Oct 16, 2013 Restaurants
Nic Watt brings new Japanese style to Auckland
It’s Japanese, but not as we know it. Nic Watt’s new Masu Japanese Robata Restaurant and Bar in the Federal Street Dining Precinct brings new international flavour to the popular cooking style.
The food focus at Masu is on the robata, a charcoal-powered cooking hearth where you can see the chefs creating lavish food-laden skewers and slowly rotating them over hot coals.
Located between The Grill by Sean Connolly and Al Brown’s Depot , Masu joins Auckland’s cosmopolitan Federal Street Dining Precinct, complementing one of the country’s finest single-street line-ups of prestige restaurants.

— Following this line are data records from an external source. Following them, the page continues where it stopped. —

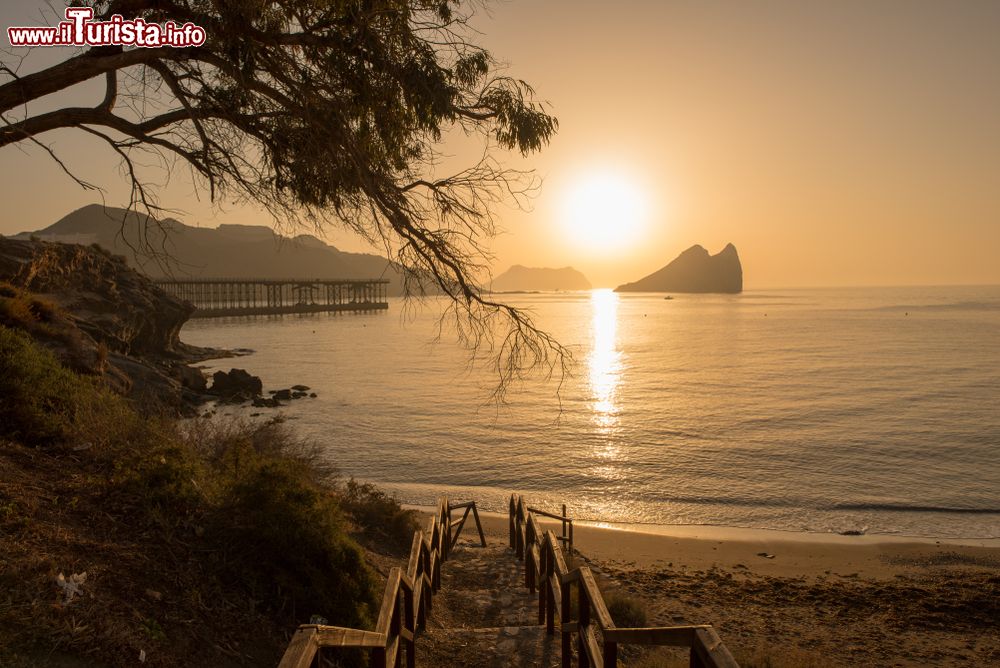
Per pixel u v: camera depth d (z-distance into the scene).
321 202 6.75
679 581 13.26
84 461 5.86
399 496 22.58
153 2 5.67
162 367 45.25
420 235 6.29
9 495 4.51
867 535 19.14
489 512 20.75
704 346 97.38
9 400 6.40
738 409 42.88
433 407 42.84
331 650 4.82
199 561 4.76
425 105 6.12
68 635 3.25
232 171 6.48
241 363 69.62
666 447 31.23
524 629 6.45
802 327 142.62
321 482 13.13
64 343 14.01
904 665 8.87
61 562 3.88
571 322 166.62
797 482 25.17
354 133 6.33
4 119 5.43
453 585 9.00
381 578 7.40
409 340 103.12
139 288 43.03
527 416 39.78
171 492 5.37
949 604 11.73
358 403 44.38
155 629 3.73
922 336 113.81
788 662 8.03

The Masu menu is truly impressive with a number of signature dishes. The food presentation is superb as you’d expect; try the first-class sashimi selection, the jumbo prawn with red yuzu koshou, the tartare of salmon and tuna or the lamb cutlets with gochujang hot pepper, pickled onions and carrot.
And make sure you leave enough room for the “to die for” chocolate pudding with green tea dusting.
The executive chef’s mantra is that the food is “all about passion for flavour and dedication to detail.”
The natural flavour is retained by grilling the food rather than flavours added to a pan. The method is similar to a barbecue where items of food on skewers – seafood, meat and poultry with vegetables – are slow-grilled over hot charcoal.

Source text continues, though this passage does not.